I’m still in the middle of the war between Rancher and our requirements but I do like rancher a lot and once we can get enough stability in the environment etc I’m pretty confident we will be using it…
With great interest I stumpled over this thread on my search for a resilient load balancing solution. I also found @etlweatherpost Thanks a lot for all the information.
The installation through the dockerfile worked fine, but I miss at least one point to understand the whole setting and I hope someone can help me shed light into it.
I have two droplets on Digital Ocean with two Haproxy services through Rancher and two Keepalived services on each droplet. Now I took a floating ip on Digital Ocean and assigned it on one droplet. The minute I turn of this droplet the other one Haproxy will not take over. So I guess I miss a basic point here. I found a solution that one can re-assign the floating IP in Digital Ocean (e.g. from master to slave), but that is not part of this solution.
Can someone tell me how I can choose and set a floating IP (or elastic IP) to make this work? My hope was to use one instand on AWS with a HAproxy and anoher one on Digital Ocean to be more resilient, but I guess that is not possible. Thanks for any hints in advance!
I never tried on anything than my private servers (VMs on premise), so I can’t totally say.
A couple thing I can say to help you is:
set a notification email, see if keepalived is switching owner properly. I.e. the node remaining alive should send a notification saying it’s now the MASTER node.
If it is, then it’s a matter of how do you move an IP address on Digital Ocean. What keepalived does is send gratuitous arp notifications - the master keepalived tells the switch that its mac address has the floating IP address and the switch updates the arp table.
If you don’t get a MASTER/SLAVE change notification, then that means the node that is alive isn’t able to detect the other node is gone. That would be because they can’t exchange information. Normal operations, the two keepalived constantly send some form of notification to each other so they know the nodes are alive and who is the master.
Hi @ckreutz I havent tried this on Digital Ocean… I also dont know how their floating IP works, but from the jist of what you said their floating ip may already do what you need?
It may be possible that you dont need the keepalived, just haproxy on each host and if digital ocean can float the ip between them, that should be all…
If the floating ip isnt something “managed”, i.e. you must “latch on” to the floating ip through your service, then the keepalived would be a viable solution. (I actually skimmed through the link you posted and apparently they do rely on you configuring keepalived…)…
I dont understand why you have 2 haproxy and 2 keepalived on each droplet? Unless I’m missing something…
It should also be possible to use AWS and DigitalOcean as long as you do some DNS automation… You would then have both the AWS & DigitalOcean IPs on your DNS record (which would Roundrobin them, unless your dns provider offers otehr options), and a low ttl should allow a script to run from your “alive” host to remove the “dead” host…
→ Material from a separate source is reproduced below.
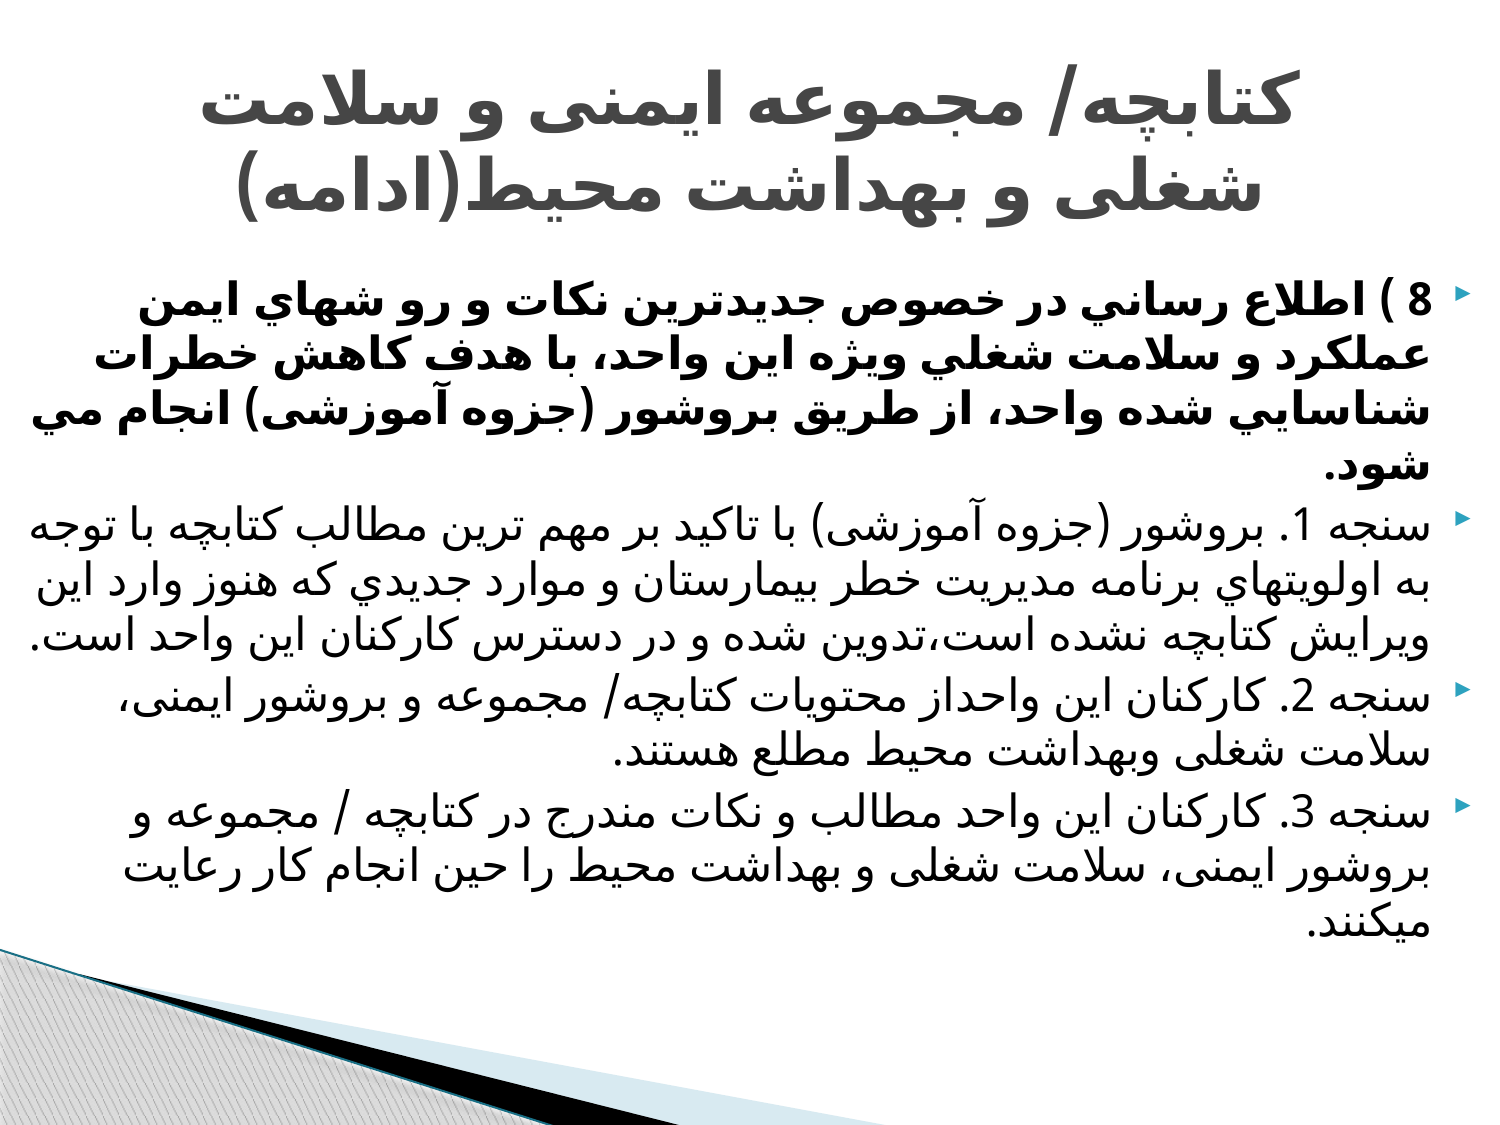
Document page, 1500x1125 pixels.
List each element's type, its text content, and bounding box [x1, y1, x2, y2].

title کتابچه/ مجموعه ایمنی و سلامت شغلی و بهداشت محیط(ادامه) [75, 45, 1425, 233]
list 8 ) اطلاع رساني در خصوص جديدترين نكات و رو شهاي ايمن عملكرد و سلامت شغلي ويژه اين واحد، با هدف كاهش خطرات شناسایي شده واحد، از طريق بروشور (جزوه آموزشی) انجام مي شود. سنجه 1. بروشور (جزوه آموزشی) با تاکید بر مهم ترين مطالب کتابچه با توجه به اولويتهاي برنامه مديريت خطر بيمارستان و موارد جدیدي كه هنوز وارد اين ويرايش کتابچه نشده است،تدوين شده و در دسترس کارکنان این واحد است. سنجه 2. کارکنان این واحداز محتویات کتابچه/ مجموعه و بروشور ایمنی، سلامت شغلی وبهداشت محیط مطلع هستند. سنجه 3. کارکنان این واحد مطالب و نکات مندرج در کتابچه / مجموعه و بروشور ایمنی، سلامت شغلی و بهداشت محیط را حین انجام کار رعایت میکنند. [0, 262, 1500, 1005]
This is however more involved than what we were proposing with this implementation… I will be coming back to this project in the next weeks/month(or 2) but you surely (afaik) wont be able to float an IP between AWS & DigitalOcean… you would have different IPs for both, and you can float the IPs within each datacenter, on DO using something along the lines of this Dockerfile as well as some changes detailed in the link, and the AWS IP with ELB.
I hope this clears it up a bit… I havent worked with either myself, as the goal of this project was to provide “ELB-like” features on colocation/private clouds…
@etlweather and @RVN_BR thanks so much for your replies and sorry for my delay. I wanted to wait until I have tangible results, but I am struggling implementing it for my purposes (e.g. already getting the mail running for keepalived is surprisingly difficult . I will post back here again when I have a decent solution, which might help someelse too.